··· Brano da leggere ···
D’Acri scrive al #Ministro dell’Istruzione #Azzolina

La Dott.ssa Rosa Pia D’Acri, RP del “Dipartimento Politiche Giovanili” e “Dipartimento Cultura” della Regione Calabria, per conto di Realtà Popolare, nonché aspirante docente in possesso di tutti i requisiti necessari per l’insegnamento, scrive al Ministro dell’Istruzione, Lucia Azzolina:

Onorevole Ministro,

In qualità di Responsabile del “Dipartimento Politiche Giovanili” e “Dipartimento Cultura” della Regione Calabria, nonché di aspirante Docente in possesso di tutti i requisiti necessari per l’insegnamento, in attesa dell’apertura della terza fascia, come portavoce di tutti i docenti precari, Le scrivo quanto segue.
Nella bozza del Decreto Scuola ci si pronuncia a favore dello slittamento dell’apertura della III fascia delle Graduatorie d’istituto dei Docenti 2020, operazione attesa dal 2017, in virtù della quale abbiamo impiegato risorse economiche, investito sulla nostra formazione, oculato tutte le scelte pur di acquisire titoli aggiuntivi spendibili o i recenti requisiti necessari per i nuovi inserimenti, come il conseguimento dei 24 crediti.
Essendo una procedura online, attesa da tre anni, Le chiedo, a nome di tutti i precari, di non confermare questo provvedimento, rivedendo, invece, la possibilità di procedere con l’espletamento dei concorsi Docenti, i quali comporterebbero un assembramento di candidati, lo stesso dicasi per le prove selettive in vista del nuovo TFA Sostegno.
··· Dati registrati ···
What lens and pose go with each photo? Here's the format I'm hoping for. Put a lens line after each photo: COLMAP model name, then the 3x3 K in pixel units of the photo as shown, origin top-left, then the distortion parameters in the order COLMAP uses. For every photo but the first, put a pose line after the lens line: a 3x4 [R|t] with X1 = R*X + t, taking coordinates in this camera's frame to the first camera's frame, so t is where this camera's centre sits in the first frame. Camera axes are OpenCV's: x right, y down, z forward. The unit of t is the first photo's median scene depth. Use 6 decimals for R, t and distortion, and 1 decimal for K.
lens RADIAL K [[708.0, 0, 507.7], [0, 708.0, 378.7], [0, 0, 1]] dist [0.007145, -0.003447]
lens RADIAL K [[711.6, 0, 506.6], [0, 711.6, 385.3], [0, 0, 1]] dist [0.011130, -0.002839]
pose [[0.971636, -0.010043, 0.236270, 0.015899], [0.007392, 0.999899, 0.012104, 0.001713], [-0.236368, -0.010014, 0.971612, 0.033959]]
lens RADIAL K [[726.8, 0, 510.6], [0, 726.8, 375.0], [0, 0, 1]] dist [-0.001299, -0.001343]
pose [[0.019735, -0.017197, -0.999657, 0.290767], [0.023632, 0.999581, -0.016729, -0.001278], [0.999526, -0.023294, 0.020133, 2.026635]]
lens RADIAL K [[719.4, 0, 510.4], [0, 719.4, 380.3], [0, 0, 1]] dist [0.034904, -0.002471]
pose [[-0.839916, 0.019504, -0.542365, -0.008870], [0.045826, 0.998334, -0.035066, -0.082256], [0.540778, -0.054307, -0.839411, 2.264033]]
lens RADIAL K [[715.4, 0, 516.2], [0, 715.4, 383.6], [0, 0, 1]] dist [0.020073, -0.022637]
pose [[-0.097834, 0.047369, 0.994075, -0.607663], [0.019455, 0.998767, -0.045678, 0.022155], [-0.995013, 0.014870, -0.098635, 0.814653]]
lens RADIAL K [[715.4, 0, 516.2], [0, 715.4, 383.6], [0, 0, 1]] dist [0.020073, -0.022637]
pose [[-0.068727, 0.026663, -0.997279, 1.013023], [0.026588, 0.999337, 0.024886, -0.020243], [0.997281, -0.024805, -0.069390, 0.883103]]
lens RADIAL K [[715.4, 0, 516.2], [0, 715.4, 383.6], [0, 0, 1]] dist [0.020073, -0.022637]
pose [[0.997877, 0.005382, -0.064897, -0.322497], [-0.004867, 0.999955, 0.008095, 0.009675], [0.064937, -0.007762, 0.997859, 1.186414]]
···
*Completa quanto segue*
a – Secondo la lettera al Ministro dell'Istruzione, da quale anno è attesa l'apertura della terza fascia?
b – Continua la lettera al Ministro dell'Istruzione dopo l'ultima frase riportata.
Le righe non c'entrano con questo.

*Le tue risposte*
a – Dal 2017.

b –
Le chiedo di ponderare le sue decisioni, di consentire l’aggiornamento delle Graduatorie d’istituto del personale Docente 2020, così come sancito sino a pochi giorni fa. Perché accantonare, dopo tre anni di attesa, la possibilità telematica di inserimento e aggiornamento? Perché ledere questo diritto?
A seguire, La invito a riconsiderare la gestione della didattica a distanza, sottolineando la gravosità delle scelte economiche e organizzative esperite dalle famiglie, dove i minori si rivelano disorientati e i nuclei familiari, soprattutto quelli in condizioni di svantaggio, versano in uno stato di inidoneità, in un quadro che si rivela classista e discriminante. In special modo, per i discenti delle Scuole primarie e secondarie di primo grado. Perché non optare per attività ludiche e libere?
La prego di mantenere gli impegni già presi e agire nella volontà di contrastare il precariato perché ABBIAMO BISOGNO DI CERTEZZE.